◆ **Challenges**:
(1) Summarize the port thread in two sentences.
(2) Please extract the passage of the port thread that begins at the words "## mosesbotbol (Sep" and stops after "at 60 degrees.".

◆ **Document text**:
++++++++++

# Graham's or Dow's port?



## Schecter30 (Dec 12, 2006)

Which of the three do you think is a better choice? I'd probably like the more full-bodied one but I haven't tried any of them.

Graham's six grapes
Graham's Late bottle vintage 2000
Dow's late bottle vintage 2000


----------



## punch (Mar 5, 2005)

Six Grape is pretty good.


----------



## mosesbotbol (Sep 21, 2005)

None of the 3 are really "full bodied" as that is not a common way to describe port. Out of the 3, the Six Grape is the most grape tasting.

I don't recall what the Graham's LBV tastes like, but it should have more residual sugar than the Dow LBV. The Dow LBV is okay; none of the 3 are anything to write home about.

I would put the Six Grape on the bottom of your selections. At the price point you are looking at, try to find a Ramos Pinto LBV, Niepoort LBV, or Warre LBV.

Either way, leave the cork off of the bottle for 24 hours before serving and serve at 60 degrees.


----------



## Andyman (Jun 8, 2004)

I have had the Grahams LBV 96 - it was fantastic.. For what it's worth, it was certainly less sweet than the 94 fonseca


----------



## Beagle Boy (Jul 26, 2006)

Have you looked at trying Tawny rather than Ruby?


----------

++++++++++

◆ **Raw records**:
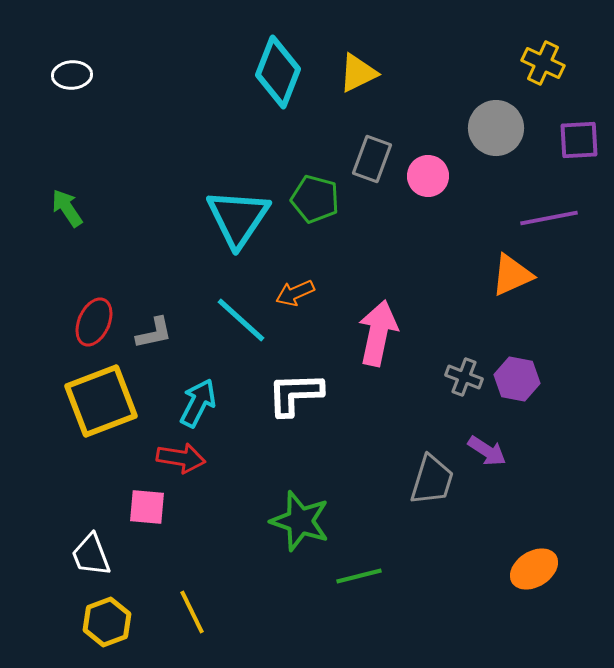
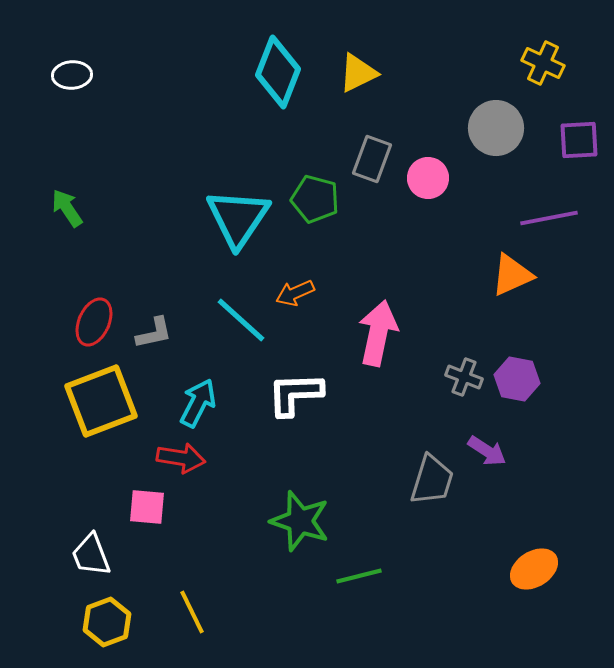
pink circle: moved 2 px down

++++++++++

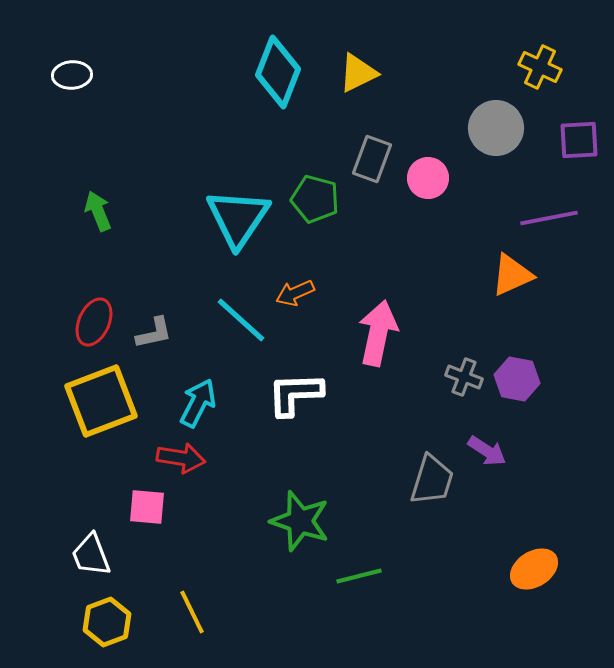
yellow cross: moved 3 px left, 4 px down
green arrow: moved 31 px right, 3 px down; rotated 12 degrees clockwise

++++++++++

◆ **Written responses**:
(1) A forum poster asks whether Graham's Six Grapes, Graham's Late Bottle Vintage 2000, or Dow's Late Bottle Vintage 2000 is the better choice, and says they would probably prefer the more full-bodied one. Replies range from praise for Six Grape to advice ranking it last in favor of a Ramos Pinto, Niepoort, or Warre LBV, and one reply suggests trying Tawny rather than Ruby.

(2)
## mosesbotbol (Sep 21, 2005)

None of the 3 are really "full bodied" as that is not a common way to describe port. Out of the 3, the Six Grape is the most grape tasting.

I don't recall what the Graham's LBV tastes like, but it should have more residual sugar than the Dow LBV. The Dow LBV is okay; none of the 3 are anything to write home about.

I would put the Six Grape on the bottom of your selections. At the price point you are looking at, try to find a Ramos Pinto LBV, Niepoort LBV, or Warre LBV.

Either way, leave the cork off of the bottle for 24 hours before serving and serve at 60 degrees.